I submit that on this diagram, the accusation which we bring here is a moderate one, reaching only persons of admitted leadership responsibilities and not trying to reach people who may have been beguiled into following in an unorganized fashion.

We have also accused the formations, Party formations, such as the SA and the SS. These were the strong arms of the Party. These were the formations that the Blockleiter was authorized to call in to help him if he needed to discipline somebody in his block of fifty houses.

But we do not accuse every one of the formations of the Party, nor do we accuse any of the twenty or more supervised or affiliated Party groups, Nazi organizations in which membership was compulsory, either legally or in practice, such as the Hitler Youth and the Student League. We do not accuse the Nazi professional organizations, although they were Nazi dominated, like the Civil Servants Organization, the Teachers Organization and the National Socialist Lawyers Organization, although I should show them as little charity as any group. We do not accuse any Nazi organizations which have some legitimate purpose, like welfare organizations. Only two of these Party formations are named, the SA and the SS, the oldest of the Nazi organizations, groups which had no purpose other than carrying out the Nazi schemes and which actively participated in every crime denounced by the Charter, and furnished the manpower for most of the crimes which we have proved.

[Page 52]

In administering preventive justice with a view to forestalling repetition of these Crimes against Peace, Crimes against Humanity and War Crimes, it would be a greater catastrophe to acquit these organizations than it would be to acquit the entire twenty-one individual defendants in the box. These defendants' power for harm is past. They are discredited men. That of these organizations goes on. If these organizations are exonerated here the German people will infer that they did no wrong and they will easily be regimented in reconstituted organizations under new names behind the same programme.
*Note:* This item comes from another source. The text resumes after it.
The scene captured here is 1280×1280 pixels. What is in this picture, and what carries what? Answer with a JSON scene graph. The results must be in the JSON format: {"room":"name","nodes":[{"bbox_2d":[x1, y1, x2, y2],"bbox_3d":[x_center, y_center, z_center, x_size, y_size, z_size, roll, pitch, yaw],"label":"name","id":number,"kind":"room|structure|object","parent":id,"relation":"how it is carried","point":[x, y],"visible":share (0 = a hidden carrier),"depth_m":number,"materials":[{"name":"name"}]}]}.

In administering retributive justice it would be possible to exonerate these organizations only by concluding that no crimes have been committed by the Nazi regime. For these organizations' sponsorship of every Nazi purpose and their confederation to execute every measure to attain these ends is beyond denial. A failure to condemn these organizations under the terms of the Charter can only mean that such Nazi ends and means cannot be considered criminal and that the Charter of the Tribunal declaring them so is a nullity.
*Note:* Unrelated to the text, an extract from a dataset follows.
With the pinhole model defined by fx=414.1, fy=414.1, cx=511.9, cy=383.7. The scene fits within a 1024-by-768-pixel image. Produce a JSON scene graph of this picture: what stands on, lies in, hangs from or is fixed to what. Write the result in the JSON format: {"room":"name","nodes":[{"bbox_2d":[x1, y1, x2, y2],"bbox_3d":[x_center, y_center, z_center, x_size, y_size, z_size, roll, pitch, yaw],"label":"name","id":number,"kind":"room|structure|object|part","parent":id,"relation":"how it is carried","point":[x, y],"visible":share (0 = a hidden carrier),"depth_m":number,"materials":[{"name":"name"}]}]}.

I think my colleagues, who have somewhat different aspects of the case to deal with, would like to be heard on this subject.
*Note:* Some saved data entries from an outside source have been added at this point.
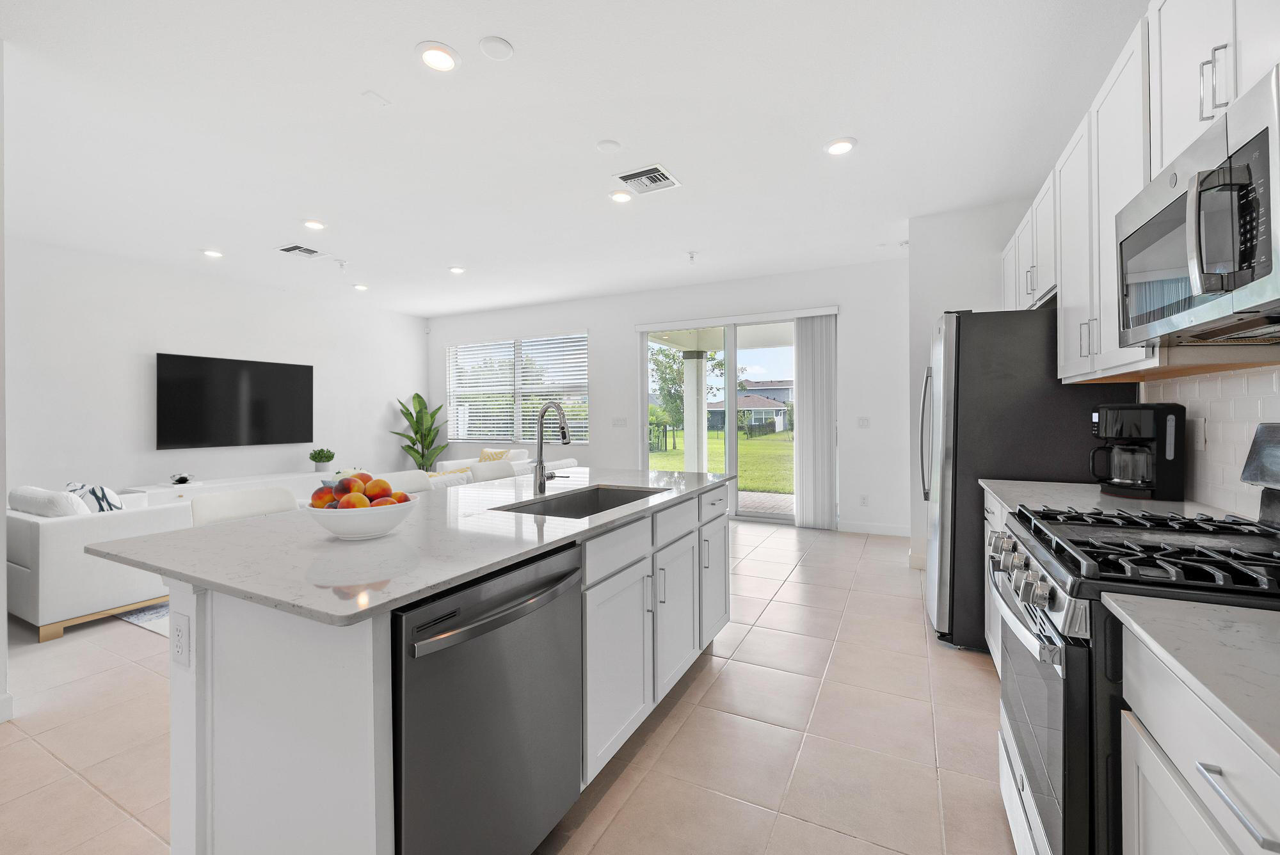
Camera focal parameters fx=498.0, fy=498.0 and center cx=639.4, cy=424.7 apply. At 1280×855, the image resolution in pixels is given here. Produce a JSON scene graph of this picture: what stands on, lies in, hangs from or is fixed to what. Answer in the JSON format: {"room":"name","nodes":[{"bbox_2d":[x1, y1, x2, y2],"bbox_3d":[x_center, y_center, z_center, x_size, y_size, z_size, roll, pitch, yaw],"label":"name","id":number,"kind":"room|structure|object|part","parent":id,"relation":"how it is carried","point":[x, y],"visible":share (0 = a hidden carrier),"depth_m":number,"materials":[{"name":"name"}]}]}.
{"room":"kitchen","nodes":[
{"label":"kitchen","id":0,"kind":"room"},
{"bbox_2d":[0,41,10,724],"bbox_3d":[-3.119,-0.190,1.903,1.121,2.850,0.766,0,0,27],"label":"near left wall","id":1,"kind":"structure","parent":0,"point":[3,507],"depth_m":2.01,"materials":[{"name":"white paint"}]},
{"bbox_2d":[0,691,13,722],"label":"baseboard","id":2,"kind":"structure","parent":1,"relation":"attached to","point":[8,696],"depth_m":2.07,"materials":[{"name":"white paint"}]},
{"bbox_2d":[6,238,428,501],"bbox_3d":[-4.930,-0.227,5.348,0.150,2.877,6.470,0,0,27],"label":"left wall","id":3,"kind":"structure","parent":0,"point":[178,340],"depth_m":5.12,"materials":[{"name":"white paint"}]},
{"bbox_2d":[156,351,314,449],"bbox_3d":[-4.620,-0.257,5.775,0.065,1.021,1.554,0,0,27],"label":"television","id":4,"kind":"object","parent":3,"relation":"attached to","point":[259,422],"visible":0.99,"depth_m":5.64,"materials":[{"name":"black glass"}]},
{"bbox_2d":[0,517,1014,854],"bbox_3d":[-1.586,1.266,2.716,7.881,0.101,8.477,0,0,27],"label":"floor","id":5,"kind":"structure","parent":0,"point":[857,592],"depth_m":1.94,"materials":[{"name":"beige tile"}]},
{"bbox_2d":[3,483,187,645],"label":"sofa","id":6,"kind":"object","parent":5,"relation":"on","point":[96,584],"visible":0.74,"depth_m":2.94,"materials":[{"name":"white fabric"}]},
{"bbox_2d":[8,484,90,518],"bbox_3d":[-3.638,0.564,3.082,0.584,0.364,0.213,0,0,27],"label":"throw pillow","id":7,"kind":"object","parent":6,"relation":"on","point":[48,495],"visible":0.47,"depth_m":2.99,"materials":[{"name":"white fabric"}]},
{"bbox_2d":[65,481,124,512],"bbox_3d":[-3.603,0.570,3.299,0.470,0.382,0.203,0,0,27],"label":"throw pillow","id":8,"kind":"object","parent":6,"relation":"on","point":[93,492],"visible":0.37,"depth_m":3.22,"materials":[{"name":"white fabric"}]},
{"bbox_2d":[114,599,171,636],"bbox_3d":[-2.632,1.200,4.383,2.465,0.011,2.674,0,0,27],"label":"rug","id":9,"kind":"object","parent":5,"relation":"on","point":[139,621],"visible":0.09,"depth_m":3.13,"materials":[{"name":"carpet"}]},
{"bbox_2d":[126,469,339,506],"bbox_3d":[-4.477,0.905,5.731,0.437,0.548,2.163,0,0,27],"label":"media console","id":10,"kind":"object","parent":5,"relation":"on","point":[174,487],"visible":0.28,"depth_m":5.45,"materials":[{"name":"white paint"}]},
{"bbox_2d":[168,472,194,484],"bbox_3d":[-4.646,0.548,5.062,0.202,0.101,0.213,0,0,27],"label":"decorative object","id":11,"kind":"object","parent":10,"relation":"on","point":[184,482],"visible":0.99,"depth_m":5.03,"materials":[{"name":"black"}]},
{"bbox_2d":[309,448,335,471],"bbox_3d":[-4.003,0.442,6.291,0.289,0.303,0.290,0,0,27],"label":"potted plant","id":12,"kind":"object","parent":10,"relation":"on","point":[314,459],"visible":1,"depth_m":6.22,"materials":[{"name":"green plant"}]},
{"bbox_2d":[188,485,300,526],"bbox_3d":[-1.470,0.748,1.986,0.471,0.969,0.452,0,0,27],"label":"bar stool","id":13,"kind":"object","parent":5,"relation":"on","point":[214,502],"visible":0.2,"depth_m":2.04,"materials":[{"name":"white"}]},
{"bbox_2d":[380,469,435,494],"bbox_3d":[-1.133,0.735,2.551,0.483,0.974,0.462,0,0,27],"label":"bar stool","id":14,"kind":"object","parent":5,"relation":"on","point":[416,484],"visible":0.14,"depth_m":2.69,"materials":[{"name":"white"}]},
{"bbox_2d":[391,391,447,471],"bbox_3d":[-3.337,0.322,7.658,0.772,1.597,0.783,0,0,15],"label":"potted plant","id":15,"kind":"object","parent":5,"relation":"on","point":[416,395],"visible":0.76,"depth_m":7.64,"materials":[{"name":"green plant"}]},
{"bbox_2d":[145,480,730,854],"bbox_3d":[-0.463,0.761,2.096,1.121,0.901,2.311,0,0,27],"label":"kitchen island","id":16,"kind":"object","parent":5,"relation":"on","point":[697,539],"visible":0.65,"depth_m":1.19,"materials":[{"name":"white paint"}]},
{"bbox_2d":[172,611,190,668],"bbox_3d":[-1.092,0.513,1.185,0.072,0.117,0.009,0,0,27],"label":"island outlet","id":17,"kind":"object","parent":16,"relation":"attached to","point":[181,644],"visible":0.98,"depth_m":1.18,"materials":[{"name":"white plastic"}]},
{"bbox_2d":[83,467,729,627],"bbox_3d":[-0.517,0.336,2.127,1.204,0.029,2.263,0,0,27],"label":"island countertop","id":18,"kind":"structure","parent":16,"relation":"on","point":[262,522],"depth_m":1.33,"materials":[{"name":"stone"}]},
{"bbox_2d":[306,494,419,539],"bbox_3d":[-0.794,0.261,1.441,0.296,0.110,0.293,0,0,27],"label":"fruit bowl","id":19,"kind":"object","parent":18,"relation":"on","point":[399,512],"visible":0.71,"depth_m":1.35,"materials":[{"name":"white ceramic"}]},
{"bbox_2d":[309,471,412,507],"bbox_3d":[-0.817,0.209,1.468,0.272,0.143,0.224,0,0,27],"label":"fruit","id":20,"kind":"object","parent":19,"relation":"in","point":[386,487],"visible":0.58,"depth_m":1.42,"materials":[{"name":"food"}]},
{"bbox_2d":[534,400,571,494],"bbox_3d":[-0.357,0.098,2.200,0.221,0.404,0.117,0,0,27],"label":"faucet","id":21,"kind":"object","parent":18,"relation":"on","point":[542,417],"visible":1,"depth_m":2.21,"materials":[{"name":"silver metal"}]},
{"bbox_2d":[494,484,669,519],"bbox_3d":[-0.210,0.426,2.062,0.464,0.207,0.799,0,0,27],"label":"sink","id":22,"kind":"object","parent":18,"relation":"in","point":[600,507],"visible":0.31,"depth_m":2.36,"materials":[{"name":"silver metal"}]},
{"bbox_2d":[391,542,582,854],"bbox_3d":[-0.554,0.785,1.343,0.654,0.857,0.608,0,0,27],"label":"dishwasher","id":23,"kind":"object","parent":16,"relation":"in","point":[489,626],"visible":0.71,"depth_m":1.14,"materials":[{"name":"metal"}]},
{"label":"cabinet door","id":24,"kind":"part","parent":16,"relation":"part of","materials":[{"name":"white paint"}]},
{"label":"drawer","id":25,"kind":"part","parent":16,"relation":"part of","materials":[{"name":"white paint"}]},
{"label":"cabinet door","id":26,"kind":"part","parent":16,"relation":"part of","materials":[{"name":"white paint"}]},
{"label":"cabinet door","id":27,"kind":"part","parent":16,"relation":"part of","materials":[{"name":"white paint"}]},
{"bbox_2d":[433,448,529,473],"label":"sofa","id":28,"kind":"object","parent":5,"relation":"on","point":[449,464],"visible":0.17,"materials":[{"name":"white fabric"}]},
{"bbox_2d":[478,448,511,461],"bbox_3d":[-1.937,0.499,6.595,0.454,0.359,0.209,0,0,27],"label":"throw pillow","id":29,"kind":"object","parent":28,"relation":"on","point":[484,452],"visible":0.42,"depth_m":6.54,"materials":[{"name":"yellow fabric"}]},
{"bbox_2d":[467,460,520,482],"bbox_3d":[-0.800,0.723,3.162,0.487,0.961,0.470,0,0,27],"label":"chair","id":30,"kind":"object","parent":5,"relation":"on","point":[489,470],"visible":0.22,"depth_m":3.21,"materials":[{"name":"fabric"}]},
{"bbox_2d":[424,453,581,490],"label":"sofa","id":31,"kind":"object","parent":5,"relation":"on","point":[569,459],"visible":0.13,"depth_m":4.52,"materials":[{"name":"fabric"}]},
{"bbox_2d":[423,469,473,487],"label":"throw pillow","id":32,"kind":"object","parent":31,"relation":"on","point":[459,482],"visible":0.17,"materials":[{"name":"fabric"}]},
{"bbox_2d":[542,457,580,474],"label":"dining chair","id":33,"kind":"object","parent":5,"relation":"on","point":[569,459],"visible":0.15,"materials":[{"name":"white fabric"}]},
{"bbox_2d":[983,487,1009,670],"bbox_3d":[1.797,0.764,1.990,0.656,0.897,1.139,0,0,27],"label":"base cabinet","id":34,"kind":"object","parent":5,"relation":"on","point":[988,527],"visible":0.05,"depth_m":2.40,"materials":[{"name":"white paint"}]},
{"bbox_2d":[977,478,1242,521],"bbox_3d":[1.802,0.305,1.983,0.662,0.033,1.043,0,0,27],"label":"countertop","id":35,"kind":"structure","parent":34,"relation":"on","point":[1073,484],"depth_m":1.92,"materials":[{"name":"white stone"}]},
{"bbox_2d":[1089,401,1187,502],"bbox_3d":[1.948,0.100,1.995,0.270,0.372,0.238,0,0,27],"label":"coffee maker","id":36,"kind":"object","parent":35,"relation":"on","point":[1153,440],"visible":0.99,"depth_m":1.91,"materials":[{"name":"black plastic"}]},
{"bbox_2d":[922,306,1138,650],"bbox_3d":[2.112,0.288,2.909,0.873,1.794,0.889,0,0,27],"label":"refrigerator","id":37,"kind":"object","parent":5,"relation":"on","point":[985,362],"visible":0.52,"depth_m":2.58,"materials":[{"name":"metal"}]},
{"bbox_2d":[992,426,1279,854],"bbox_3d":[1.296,0.612,1.173,0.747,1.216,0.765,0,0,27],"label":"gas range","id":38,"kind":"object","parent":5,"relation":"on","point":[1065,681],"visible":0.77,"depth_m":1.08,"materials":[{"name":"metal"}]},
{"bbox_3d":[0.992,0.402,1.359,0.087,0.104,0.495,0,0,27],"label":"control knobs","id":39,"kind":"part","parent":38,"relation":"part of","materials":[{"name":"silver metal"}]},
{"bbox_3d":[1.261,0.289,1.199,0.611,0.052,0.673,0,0,27],"label":"burner grates","id":40,"kind":"part","parent":38,"relation":"part of","materials":[{"name":"black metal"}]},
{"bbox_2d":[1118,622,1279,854],"bbox_3d":[0.902,0.791,0.344,0.640,0.885,1.128,0,0,27],"label":"base cabinet","id":41,"kind":"object","parent":5,"relation":"on","point":[1145,768],"visible":0.77,"depth_m":0.74,"materials":[{"name":"white paint"}]},
{"bbox_2d":[1104,593,1279,771],"bbox_3d":[0.913,0.342,0.251,0.638,0.032,1.328,0,0,27],"label":"countertop","id":42,"kind":"structure","parent":41,"relation":"on","point":[1271,632],"depth_m":0.71,"materials":[{"name":"stone"}]},
{"bbox_2d":[0,0,1148,317],"bbox_3d":[-1.733,-1.685,2.889,8.513,0.107,8.517,0,0,27],"label":"ceiling","id":43,"kind":"structure","parent":0,"point":[504,25],"depth_m":2.78,"materials":[{"name":"white paint"}]},
{"bbox_2d":[201,247,223,258],"bbox_3d":[-4.144,-1.666,4.831,0.189,0.018,0.189,0,0,27],"label":"recessed light","id":44,"kind":"object","parent":43,"relation":"in","point":[208,253],"visible":0.99,"depth_m":4.81,"materials":[{"name":"white"}]},
{"bbox_2d":[275,243,325,258],"bbox_3d":[-3.246,-1.659,4.770,0.327,0.014,0.321,0,0,27],"label":"air vent","id":45,"kind":"object","parent":43,"relation":"in","point":[287,250],"visible":0.99,"depth_m":4.75,"materials":[{"name":"white metal"}]},
{"bbox_2d":[302,218,327,230],"bbox_3d":[-2.684,-1.649,4.101,0.189,0.017,0.188,0,0,27],"label":"recessed light","id":46,"kind":"object","parent":43,"relation":"in","point":[317,225],"visible":0.99,"depth_m":4.08,"materials":[{"name":"white"}]},
{"bbox_2d":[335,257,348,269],"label":"sprinkler head","id":47,"kind":"object","parent":43,"relation":"attached to","point":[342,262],"visible":0.99,"depth_m":5.09},
{"bbox_2d":[352,282,369,290],"bbox_3d":[-3.428,-1.699,6.117,0.183,0.033,0.183,0,0,27],"label":"recessed light","id":48,"kind":"object","parent":43,"relation":"in","point":[361,287],"visible":0.99,"depth_m":6.09,"materials":[{"name":"white"}]},
{"bbox_2d":[361,89,391,106],"bbox_3d":[-1.327,-1.635,2.503,0.081,0.011,0.107,0,0,27],"label":"ceiling plate","id":49,"kind":"object","parent":43,"relation":"attached to","point":[377,98],"visible":0.98,"depth_m":2.50,"materials":[{"name":"white"}]},
{"bbox_2d":[416,41,460,71],"bbox_3d":[-0.904,-1.637,2.223,0.193,0.016,0.193,0,0,27],"label":"recessed light","id":50,"kind":"object","parent":43,"relation":"in","point":[436,58],"visible":0.99,"depth_m":2.21,"materials":[{"name":"white plastic"}]},
{"bbox_2d":[448,264,465,274],"bbox_3d":[-1.987,-1.685,5.402,0.187,0.018,0.186,0,0,27],"label":"recessed light","id":51,"kind":"object","parent":43,"relation":"in","point":[454,270],"visible":0.99,"depth_m":5.38,"materials":[{"name":"white"}]},
{"bbox_2d":[478,35,514,60],"bbox_3d":[-0.622,-1.632,2.165,0.142,0.023,0.143,0,0,27],"label":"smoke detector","id":52,"kind":"object","parent":43,"relation":"attached to","point":[494,48],"visible":0.98,"depth_m":2.15,"materials":[{"name":"white"}]},
{"bbox_2d":[595,138,622,152],"bbox_3d":[-0.187,-1.655,2.972,0.144,0.013,0.145,0,0,27],"label":"smoke detector","id":53,"kind":"object","parent":43,"relation":"attached to","point":[607,145],"visible":0.98,"depth_m":2.95,"materials":[{"name":"white"}]},
{"bbox_2d":[608,189,633,202],"bbox_3d":[-0.140,-1.668,3.642,0.193,0.014,0.193,0,0,27],"label":"recessed light","id":54,"kind":"object","parent":43,"relation":"in","point":[622,198],"visible":0.99,"depth_m":3.63,"materials":[{"name":"white"}]},
{"bbox_2d":[613,163,681,194],"bbox_3d":[0.050,-1.657,3.380,0.353,0.015,0.347,0,0,27],"label":"air vent","id":55,"kind":"object","parent":43,"relation":"in","point":[655,168],"visible":0.99,"depth_m":3.36,"materials":[{"name":"white metal"}]},
{"bbox_2d":[685,250,697,263],"bbox_3d":[0.515,-1.667,4.967,0.101,0.090,0.105,0,0,27],"label":"sprinkler head","id":56,"kind":"object","parent":43,"relation":"attached to","point":[692,258],"visible":0.98,"depth_m":4.95},
{"bbox_2d":[824,136,857,154],"bbox_3d":[1.189,-1.655,2.961,0.192,0.015,0.192,0,0,27],"label":"recessed light","id":57,"kind":"object","parent":43,"relation":"in","point":[843,145],"visible":0.99,"depth_m":2.94,"materials":[{"name":"white"}]},
{"bbox_2d":[424,259,911,536],"bbox_3d":[-0.211,-0.278,6.634,7.111,2.870,0.161,0,0,27],"label":"back wall","id":58,"kind":"structure","parent":0,"point":[594,452],"depth_m":5.59,"materials":[{"name":"white paint"}]},
{"bbox_2d":[445,331,588,442],"bbox_3d":[-1.879,-0.526,7.476,2.539,1.572,0.128,0,0,27],"label":"window","id":59,"kind":"structure","parent":58,"relation":"in","point":[459,437],"depth_m":7.44,"materials":[{"name":"white glass"}]},
{"bbox_2d":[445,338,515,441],"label":"window blind","id":60,"kind":"object","parent":59,"relation":"attached to","point":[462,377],"visible":0.85,"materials":[{"name":"white plastic"}]},
{"bbox_2d":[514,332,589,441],"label":"window blind","id":61,"kind":"object","parent":59,"relation":"attached to","point":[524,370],"visible":0.84,"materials":[{"name":"white plastic"}]},
{"bbox_2d":[611,416,627,426],"bbox_3d":[-0.271,-0.028,6.482,0.174,0.132,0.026,0,0,27],"label":"light switch","id":62,"kind":"object","parent":58,"relation":"attached to","point":[619,422],"visible":0.98,"depth_m":6.48,"materials":[{"name":"white plastic"}]},
{"bbox_2d":[638,311,818,526],"bbox_3d":[1.097,-0.062,5.967,2.358,2.421,0.121,0,0,27],"label":"sliding glass door","id":63,"kind":"structure","parent":58,"relation":"in","point":[732,335],"depth_m":5.96,"materials":[{"name":"glass"}]},
{"bbox_2d":[793,312,838,528],"bbox_3d":[1.893,-0.036,5.407,0.463,2.312,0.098,0,0,27],"label":"vertical blind","id":64,"kind":"object","parent":58,"relation":"attached to","point":[817,322],"visible":0.97,"depth_m":5.38,"materials":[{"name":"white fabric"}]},
{"bbox_2d":[856,416,870,428],"bbox_3d":[2.382,-0.026,5.307,0.116,0.120,0.013,0,0,27],"label":"light switch","id":65,"kind":"object","parent":58,"relation":"attached to","point":[863,422],"visible":0.98,"depth_m":5.31,"materials":[{"name":"white plastic"}]},
{"bbox_2d":[858,493,869,506],"bbox_3d":[2.363,0.798,5.255,0.077,0.125,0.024,0,0,27],"label":"wall socket","id":66,"kind":"object","parent":58,"relation":"attached to","point":[865,499],"visible":0.98,"depth_m":5.25,"materials":[{"name":"white plastic"}]},
{"bbox_2d":[837,520,910,536],"bbox_3d":[2.482,1.091,5.210,0.891,0.110,0.014,0,0,27],"label":"baseboard","id":67,"kind":"structure","parent":58,"relation":"attached to","point":[895,532],"depth_m":5.21,"materials":[{"name":"white paint"}]},
{"bbox_2d":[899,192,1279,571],"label":"right wall","id":68,"kind":"structure","parent":0,"point":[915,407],"depth_m":3.77,"materials":[{"name":"white paint"}]},
{"bbox_2d":[999,1,1279,386],"bbox_3d":[1.832,-0.734,1.747,0.382,1.092,3.452,0,0,27],"label":"upper cabinets","id":69,"kind":"object","parent":68,"relation":"attached to","point":[1211,98],"visible":0.74,"depth_m":1.73,"materials":[{"name":"white paint"}]},
{"bbox_2d":[1116,62,1279,347],"bbox_3d":[1.444,-0.428,1.114,0.455,0.431,0.759,0,0,27],"label":"microwave","id":70,"kind":"object","parent":69,"relation":"attached to","point":[1266,292],"visible":1,"depth_m":1.08,"materials":[{"name":"silver metal"}]},
{"bbox_2d":[1141,364,1279,517],"bbox_3d":[1.546,0.056,0.797,0.009,0.502,3.523,0,0,27],"label":"tile backsplash","id":71,"kind":"structure","parent":68,"relation":"attached to","point":[1223,379],"depth_m":1.70,"materials":[{"name":"white tile"}]},
{"bbox_2d":[1193,416,1208,450],"bbox_3d":[2.019,0.033,1.799,0.008,0.121,0.075,0,0,27],"label":"wall outlet","id":72,"kind":"object","parent":71,"relation":"attached to","point":[1200,442],"visible":0.89,"depth_m":1.79,"materials":[{"name":"white plastic"}]},
{"label":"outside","id":73,"kind":"structure","parent":0,"visible":0},
{"bbox_2d":[682,351,709,474],"bbox_3d":[0.987,-0.144,8.773,0.347,2.228,0.348,0,0,27],"label":"porch column","id":74,"kind":"structure","parent":73,"point":[692,365],"depth_m":8.67,"materials":[{"name":"white paint"}]},
{"bbox_2d":[648,428,794,492],"label":"lawn","id":75,"kind":"structure","parent":73,"point":[715,434],"materials":[{"name":"green plant"}]},
{"bbox_2d":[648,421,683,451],"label":"fence","id":76,"kind":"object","parent":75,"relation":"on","point":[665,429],"visible":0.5,"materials":[{"name":"black metal"}]},
{"bbox_2d":[706,388,791,433],"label":"house","id":77,"kind":"structure","parent":73,"point":[780,402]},
{"bbox_2d":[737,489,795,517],"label":"patio","id":78,"kind":"structure","parent":73,"point":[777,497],"depth_m":7.17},
{"label":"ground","id":79,"kind":"structure","parent":73,"visible":0},
{"bbox_2d":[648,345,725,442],"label":"tree","id":80,"kind":"object","parent":79,"relation":"on","point":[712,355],"visible":0.53,"materials":[{"name":"green plant"}]}
]}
THE PRESIDENT: Mr. Justice Jackson and Sir David Maxwell Fyfe, the Tribunal thinks the most convenient course would be to hear argument on behalf of all the chief prosecutors and then to hear argument on behalf of such of the defendants' counsel as wish to be heard, and after that the Tribunal will probably wish to ask some questions of the chief prosecutors.

MR. JUSTICE JACKSON: That will be very agreeable to us.

SIR DAVID MAXWELL FYFE: May it please the Tribunal: Mr. Justice Jackson has dealt with the general principles under which the organizations named in the Charter should, in the view of the prosecution, be dealt with. It is not my purpose to repeat or even to underline his arguments. My endeavour is to comply with paragraph 4 of the statement of the Tribunal made on 14th January of this year. This involves:-

(a) Summarizing in respect of each named organization, the elements which, in our opinion, justify the charge of their being criminal organizations. For convenience, I shall refer to these as the elements of criminality.

(b) Indicating what acts on the part of individual defendants in the sense used in Article 9 of the Charter justified declaring the groups or organizations of which they are members to be criminal organizations. Again for convenience, I shall refer to such defendants in the wording of the Charter, as connected defendants.

(c) I shall submit that what I have put forward in writing under (a) and (b) will form the necessary summary of proposed findings of fact under the Tribunal's third point.